Keyword-Based Diverse Image Retrieval by Semantics-aware Contrastive Learning and Transformer

In addition to relevance, diversity is an important yet less studied performance metric of cross-modal image retrieval systems, which is critical to user experience. Existing solutions for diversity-aware image retrieval either explicitly post-process the raw retrieval results from standard retrieval systems or try to learn multi-vector representations of images to represent their diverse semantics. However, neither of them is good enough to balance relevance and diversity. On the one hand, standard retrieval systems are usually biased to common semantics and seldom exploit diversity-aware regularization in training, which makes it difficult to promote diversity by post-processing. On the other hand, multi-vector representation methods are not guaranteed to learn robust multiple projections. As a result, irrelevant images and images of rare or unique semantics may be projected inappropriately, which degrades the relevance and diversity of the results generated by some typical algorithms like top-k.

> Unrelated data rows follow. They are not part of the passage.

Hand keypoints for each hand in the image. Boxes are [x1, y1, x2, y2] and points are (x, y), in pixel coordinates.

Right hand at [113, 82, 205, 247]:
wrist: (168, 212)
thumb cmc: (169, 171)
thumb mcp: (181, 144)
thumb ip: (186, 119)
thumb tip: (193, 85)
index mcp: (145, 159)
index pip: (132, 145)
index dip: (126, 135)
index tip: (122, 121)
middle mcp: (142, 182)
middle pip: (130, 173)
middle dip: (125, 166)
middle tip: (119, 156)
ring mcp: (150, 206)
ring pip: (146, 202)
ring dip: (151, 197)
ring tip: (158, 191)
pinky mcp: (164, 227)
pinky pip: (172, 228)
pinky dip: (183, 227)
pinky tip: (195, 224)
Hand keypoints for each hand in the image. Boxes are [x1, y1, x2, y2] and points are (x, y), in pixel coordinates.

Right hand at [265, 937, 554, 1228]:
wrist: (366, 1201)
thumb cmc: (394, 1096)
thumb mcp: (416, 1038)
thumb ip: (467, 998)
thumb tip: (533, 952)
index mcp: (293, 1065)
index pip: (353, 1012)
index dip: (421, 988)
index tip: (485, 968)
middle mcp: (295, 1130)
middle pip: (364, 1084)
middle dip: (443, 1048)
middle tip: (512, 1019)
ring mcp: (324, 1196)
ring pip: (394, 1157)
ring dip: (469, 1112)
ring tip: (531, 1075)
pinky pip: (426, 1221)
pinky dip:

To cope with these problems, this paper presents a new method called CoLT that tries to generate much more representative and robust representations for accurately classifying images. Specifically, CoLT first extracts semantics-aware image features by enhancing the preliminary representations of an existing one-to-one cross-modal system with semantics-aware contrastive learning. Then, a transformer-based token classifier is developed to subsume all the features into their corresponding categories. Finally, a post-processing algorithm is designed to retrieve images from each category to form the final retrieval result. Extensive experiments on two real-world datasets Div400 and Div150Cred show that CoLT can effectively boost diversity, and outperforms the existing methods as a whole (with a higher F1 score).

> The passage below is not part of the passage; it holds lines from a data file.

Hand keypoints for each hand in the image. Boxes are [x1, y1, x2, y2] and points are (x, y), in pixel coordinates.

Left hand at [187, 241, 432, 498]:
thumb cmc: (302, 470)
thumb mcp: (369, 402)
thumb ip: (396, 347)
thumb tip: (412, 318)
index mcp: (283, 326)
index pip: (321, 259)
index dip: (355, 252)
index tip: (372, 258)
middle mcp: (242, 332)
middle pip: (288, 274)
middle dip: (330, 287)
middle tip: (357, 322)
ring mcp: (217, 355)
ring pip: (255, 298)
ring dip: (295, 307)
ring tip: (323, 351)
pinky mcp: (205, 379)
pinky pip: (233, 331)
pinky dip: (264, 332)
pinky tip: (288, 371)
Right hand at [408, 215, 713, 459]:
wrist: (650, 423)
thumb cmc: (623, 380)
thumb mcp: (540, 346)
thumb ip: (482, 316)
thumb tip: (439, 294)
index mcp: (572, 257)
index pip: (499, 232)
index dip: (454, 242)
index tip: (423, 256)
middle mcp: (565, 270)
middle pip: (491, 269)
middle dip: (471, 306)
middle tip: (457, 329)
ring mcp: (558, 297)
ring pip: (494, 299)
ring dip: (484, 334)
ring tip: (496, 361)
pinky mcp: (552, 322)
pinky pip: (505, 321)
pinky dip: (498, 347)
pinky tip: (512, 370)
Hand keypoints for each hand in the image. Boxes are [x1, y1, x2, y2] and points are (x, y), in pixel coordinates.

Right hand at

翻译：除了相关性外，多样性是跨模态图像检索系统中重要但研究较少的性能指标，对用户体验至关重要。现有的多样化感知图像检索解决方案要么对标准检索系统的原始检索结果进行显式后处理，要么尝试学习图像的多向量表示以表征其多样化语义。然而，这两种方法都难以平衡相关性和多样性。一方面，标准检索系统通常偏向通用语义，且训练中很少采用多样性感知的正则化方法，导致通过后处理提升多样性困难重重。另一方面，多向量表示方法无法保证学习到稳健的多个投影空间。因此，不相关图像以及稀有或独特语义的图像可能被不恰当地投影，从而降低top-k等典型算法生成结果的相关性和多样性。针对这些问题，本文提出一种名为CoLT的新方法，旨在生成更具代表性且更稳健的图像表示以进行精确分类。具体而言，CoLT首先通过语义感知对比学习增强现有单对单跨模态系统的初步表示，提取语义感知的图像特征；随后开发基于Transformer的令牌分类器，将所有特征归入对应类别；最后设计后处理算法从每个类别中检索图像以形成最终检索结果。在Div400和Div150Cred两个真实数据集上的大量实验表明，CoLT能有效提升多样性，并在整体性能上（以F1分数衡量）优于现有方法。